What is being asked: Present each line of the entries below that holds the word "Ratgeber".

Task material:
#####
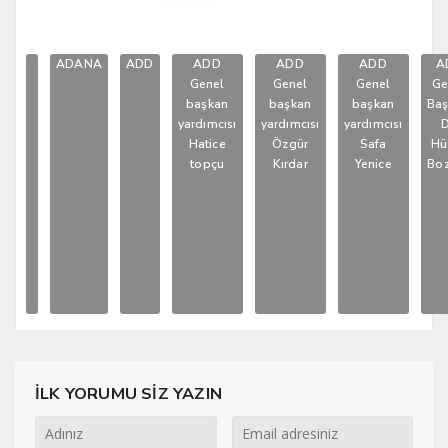
ADANA
ADD
ADD
ADD
ADD
A
Genel
Genel
Genel
Ge
başkan
başkan
başkan
Baş
yardımcısı
yardımcısı
yardımcısı
D
Hatice
Özgür
Safa
Hü
topçu
Kırdar
Yenice
Boz
İLK YORUMU SİZ YAZIN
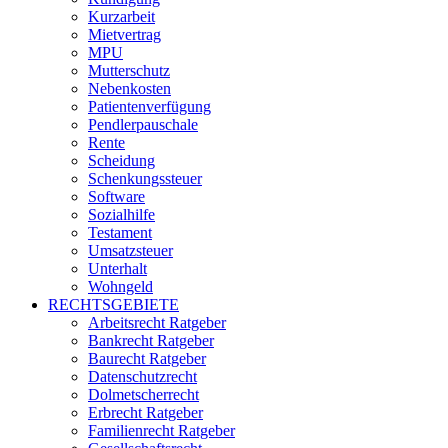
Kurzarbeit
Mietvertrag
MPU
Mutterschutz
Nebenkosten
Patientenverfügung
Pendlerpauschale
Rente
Scheidung
Schenkungssteuer
Software
Sozialhilfe
Testament
Umsatzsteuer
Unterhalt
Wohngeld
RECHTSGEBIETE
Arbeitsrecht Ratgeber
Bankrecht Ratgeber
Baurecht Ratgeber
Datenschutzrecht
Dolmetscherrecht
Erbrecht Ratgeber
Familienrecht Ratgeber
#####
Result for this task:
Arbeitsrecht Ratgeber
Bankrecht Ratgeber
Baurecht Ratgeber
Erbrecht Ratgeber
Familienrecht Ratgeber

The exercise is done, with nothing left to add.